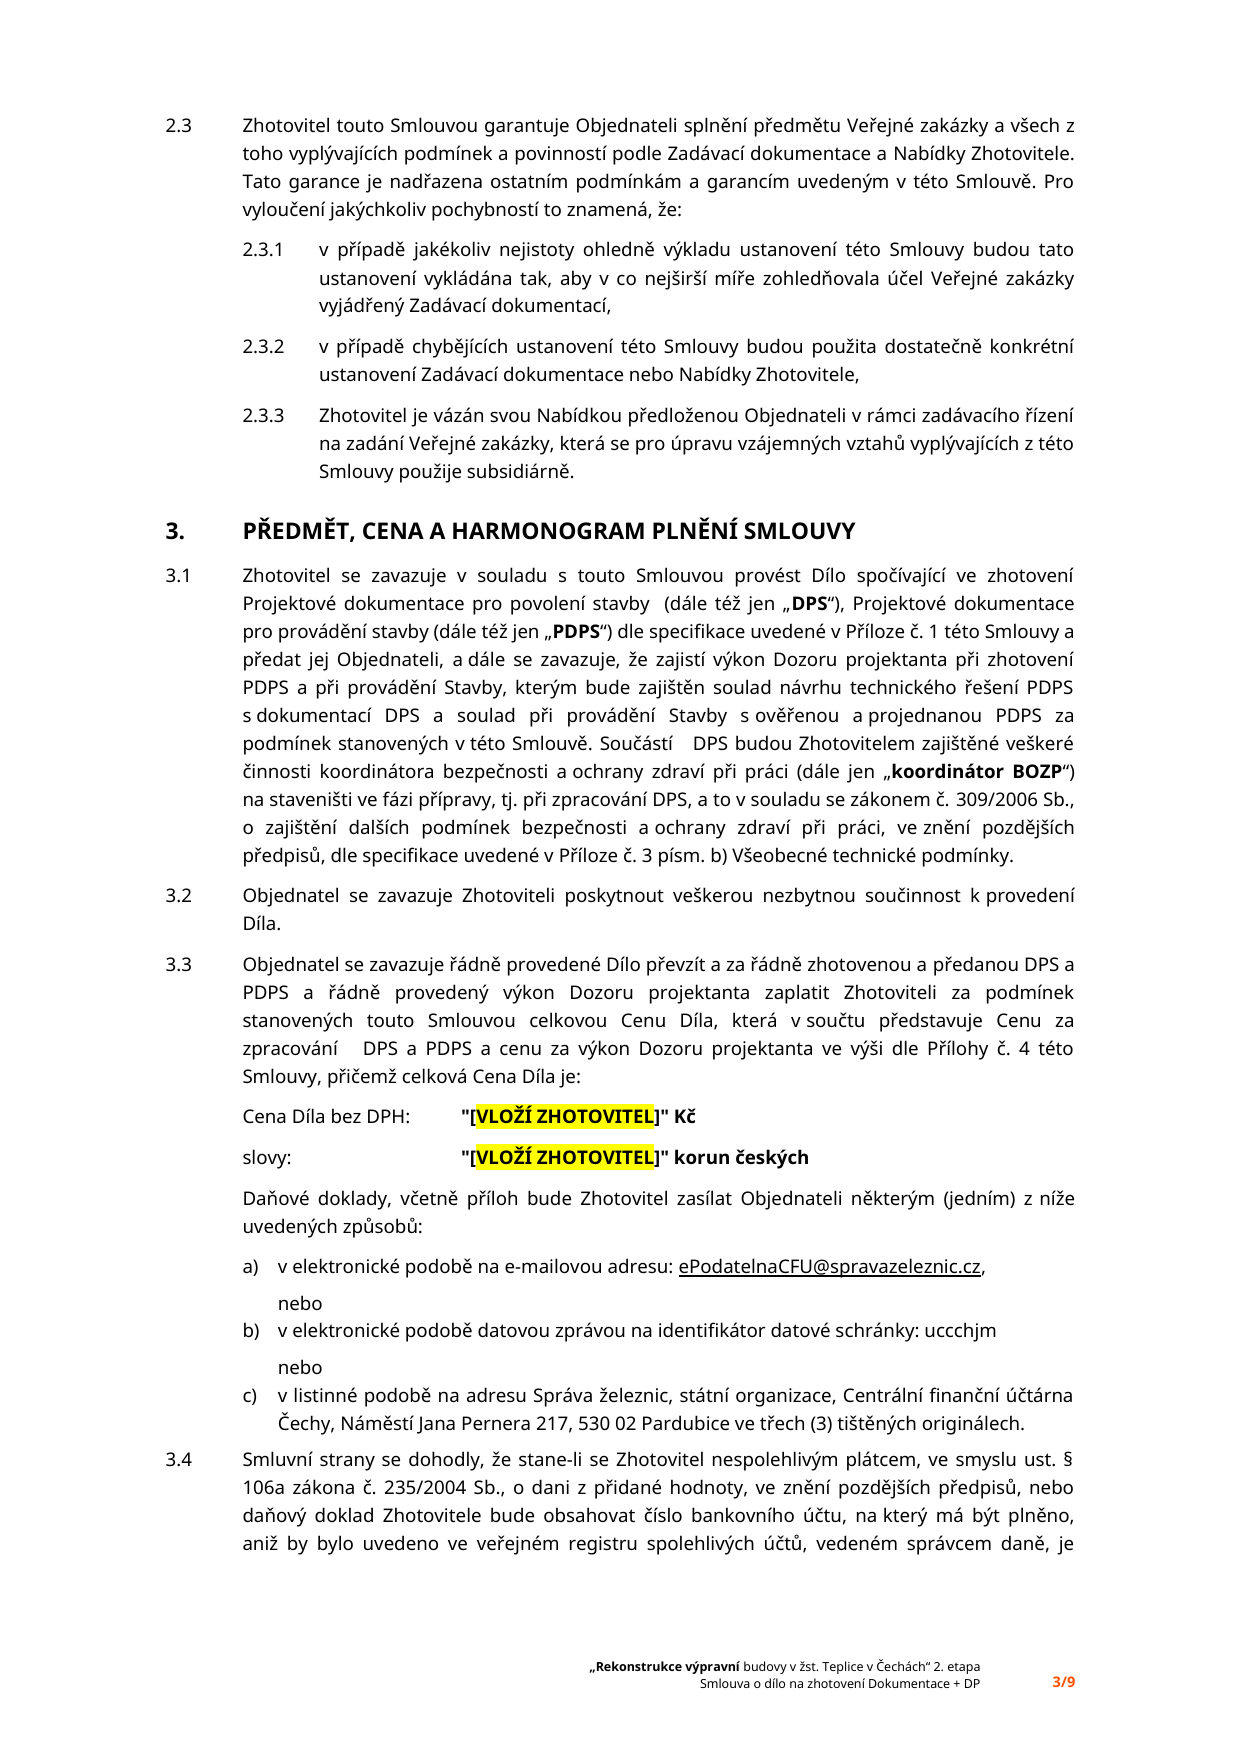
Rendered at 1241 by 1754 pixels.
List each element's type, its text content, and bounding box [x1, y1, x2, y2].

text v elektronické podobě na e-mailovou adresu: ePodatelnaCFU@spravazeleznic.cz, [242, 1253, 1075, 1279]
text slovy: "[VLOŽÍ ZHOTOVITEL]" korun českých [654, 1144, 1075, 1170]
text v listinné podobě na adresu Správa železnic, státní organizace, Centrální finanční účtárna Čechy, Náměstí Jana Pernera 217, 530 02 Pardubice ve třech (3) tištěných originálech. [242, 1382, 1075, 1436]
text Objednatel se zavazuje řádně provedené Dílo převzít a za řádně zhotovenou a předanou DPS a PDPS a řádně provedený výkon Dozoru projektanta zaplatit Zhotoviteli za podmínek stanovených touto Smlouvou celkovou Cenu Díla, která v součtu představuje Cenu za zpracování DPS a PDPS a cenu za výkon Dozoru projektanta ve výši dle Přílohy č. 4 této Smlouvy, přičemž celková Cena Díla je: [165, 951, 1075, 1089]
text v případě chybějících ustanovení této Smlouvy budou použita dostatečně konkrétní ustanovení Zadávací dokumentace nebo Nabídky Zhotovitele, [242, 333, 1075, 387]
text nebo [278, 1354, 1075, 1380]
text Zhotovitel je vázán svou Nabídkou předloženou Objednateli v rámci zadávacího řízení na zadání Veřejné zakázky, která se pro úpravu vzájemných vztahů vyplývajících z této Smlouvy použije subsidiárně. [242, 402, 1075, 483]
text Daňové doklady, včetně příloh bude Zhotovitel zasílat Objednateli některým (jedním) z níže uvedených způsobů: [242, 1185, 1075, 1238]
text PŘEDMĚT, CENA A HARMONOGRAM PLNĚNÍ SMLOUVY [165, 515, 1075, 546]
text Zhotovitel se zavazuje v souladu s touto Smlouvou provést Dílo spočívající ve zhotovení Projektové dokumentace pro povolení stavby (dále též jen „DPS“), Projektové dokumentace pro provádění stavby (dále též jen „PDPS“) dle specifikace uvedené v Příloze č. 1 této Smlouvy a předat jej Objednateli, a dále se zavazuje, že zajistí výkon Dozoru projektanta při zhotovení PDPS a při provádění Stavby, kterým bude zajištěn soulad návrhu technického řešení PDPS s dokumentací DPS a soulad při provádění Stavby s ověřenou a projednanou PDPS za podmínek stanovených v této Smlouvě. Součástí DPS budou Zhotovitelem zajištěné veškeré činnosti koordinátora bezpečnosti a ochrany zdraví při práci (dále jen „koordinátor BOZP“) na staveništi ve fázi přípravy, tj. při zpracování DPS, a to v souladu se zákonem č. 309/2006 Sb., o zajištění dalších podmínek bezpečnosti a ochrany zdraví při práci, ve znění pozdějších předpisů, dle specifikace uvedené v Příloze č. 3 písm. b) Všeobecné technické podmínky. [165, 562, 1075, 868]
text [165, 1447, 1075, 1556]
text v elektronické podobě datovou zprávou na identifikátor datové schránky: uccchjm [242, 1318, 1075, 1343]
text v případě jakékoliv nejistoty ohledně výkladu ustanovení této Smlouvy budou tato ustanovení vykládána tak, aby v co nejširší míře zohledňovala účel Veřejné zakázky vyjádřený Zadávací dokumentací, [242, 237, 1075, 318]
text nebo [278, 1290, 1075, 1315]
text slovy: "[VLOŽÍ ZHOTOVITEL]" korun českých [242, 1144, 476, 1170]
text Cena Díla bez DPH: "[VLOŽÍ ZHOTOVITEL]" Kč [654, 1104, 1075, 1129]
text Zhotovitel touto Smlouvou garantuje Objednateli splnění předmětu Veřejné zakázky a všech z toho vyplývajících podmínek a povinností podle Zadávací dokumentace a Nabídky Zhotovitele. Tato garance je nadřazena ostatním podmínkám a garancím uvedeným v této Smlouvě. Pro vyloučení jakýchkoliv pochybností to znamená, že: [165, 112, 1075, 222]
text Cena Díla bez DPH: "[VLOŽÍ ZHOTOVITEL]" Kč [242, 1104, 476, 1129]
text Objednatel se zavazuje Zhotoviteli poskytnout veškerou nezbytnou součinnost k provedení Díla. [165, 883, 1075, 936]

> Task item
Extract the entries in full, exactly as they are, minus the pictures.

> Reply to the task
Rendered at 1241 by 1754 pixels.
List each element's type, its text content, and bounding box [x1, y1, x2, y2].

text v elektronické podobě na e-mailovou adresu: ePodatelnaCFU@spravazeleznic.cz, [242, 1253, 1075, 1279]
text slovy: "[VLOŽÍ ZHOTOVITEL]" korun českých [654, 1144, 1075, 1170]
text v listinné podobě na adresu Správa železnic, státní organizace, Centrální finanční účtárna Čechy, Náměstí Jana Pernera 217, 530 02 Pardubice ve třech (3) tištěných originálech. [242, 1382, 1075, 1436]
text Objednatel se zavazuje řádně provedené Dílo převzít a za řádně zhotovenou a předanou DPS a PDPS a řádně provedený výkon Dozoru projektanta zaplatit Zhotoviteli za podmínek stanovených touto Smlouvou celkovou Cenu Díla, která v součtu představuje Cenu za zpracování DPS a PDPS a cenu za výkon Dozoru projektanta ve výši dle Přílohy č. 4 této Smlouvy, přičemž celková Cena Díla je: [165, 951, 1075, 1089]
text v případě chybějících ustanovení této Smlouvy budou použita dostatečně konkrétní ustanovení Zadávací dokumentace nebo Nabídky Zhotovitele, [242, 333, 1075, 387]
text nebo [278, 1354, 1075, 1380]
text Zhotovitel je vázán svou Nabídkou předloženou Objednateli v rámci zadávacího řízení na zadání Veřejné zakázky, která se pro úpravu vzájemných vztahů vyplývajících z této Smlouvy použije subsidiárně. [242, 402, 1075, 483]
text Daňové doklady, včetně příloh bude Zhotovitel zasílat Objednateli některým (jedním) z níže uvedených způsobů: [242, 1185, 1075, 1238]
text PŘEDMĚT, CENA A HARMONOGRAM PLNĚNÍ SMLOUVY [165, 515, 1075, 546]
text Zhotovitel se zavazuje v souladu s touto Smlouvou provést Dílo spočívající ve zhotovení Projektové dokumentace pro povolení stavby (dále též jen „DPS“), Projektové dokumentace pro provádění stavby (dále též jen „PDPS“) dle specifikace uvedené v Příloze č. 1 této Smlouvy a předat jej Objednateli, a dále se zavazuje, že zajistí výkon Dozoru projektanta při zhotovení PDPS a při provádění Stavby, kterým bude zajištěn soulad návrhu technického řešení PDPS s dokumentací DPS a soulad při provádění Stavby s ověřenou a projednanou PDPS za podmínek stanovených v této Smlouvě. Součástí DPS budou Zhotovitelem zajištěné veškeré činnosti koordinátora bezpečnosti a ochrany zdraví při práci (dále jen „koordinátor BOZP“) na staveništi ve fázi přípravy, tj. při zpracování DPS, a to v souladu se zákonem č. 309/2006 Sb., o zajištění dalších podmínek bezpečnosti a ochrany zdraví při práci, ve znění pozdějších předpisů, dle specifikace uvedené v Příloze č. 3 písm. b) Všeobecné technické podmínky. [165, 562, 1075, 868]
text [165, 1447, 1075, 1556]
text v elektronické podobě datovou zprávou na identifikátor datové schránky: uccchjm [242, 1318, 1075, 1343]
text v případě jakékoliv nejistoty ohledně výkladu ustanovení této Smlouvy budou tato ustanovení vykládána tak, aby v co nejširší míře zohledňovala účel Veřejné zakázky vyjádřený Zadávací dokumentací, [242, 237, 1075, 318]
text nebo [278, 1290, 1075, 1315]
text slovy: "[VLOŽÍ ZHOTOVITEL]" korun českých [242, 1144, 476, 1170]
text Cena Díla bez DPH: "[VLOŽÍ ZHOTOVITEL]" Kč [654, 1104, 1075, 1129]
text Zhotovitel touto Smlouvou garantuje Objednateli splnění předmětu Veřejné zakázky a všech z toho vyplývajících podmínek a povinností podle Zadávací dokumentace a Nabídky Zhotovitele. Tato garance je nadřazena ostatním podmínkám a garancím uvedeným v této Smlouvě. Pro vyloučení jakýchkoliv pochybností to znamená, že: [165, 112, 1075, 222]
text Cena Díla bez DPH: "[VLOŽÍ ZHOTOVITEL]" Kč [242, 1104, 476, 1129]
text Objednatel se zavazuje Zhotoviteli poskytnout veškerou nezbytnou součinnost k provedení Díla. [165, 883, 1075, 936]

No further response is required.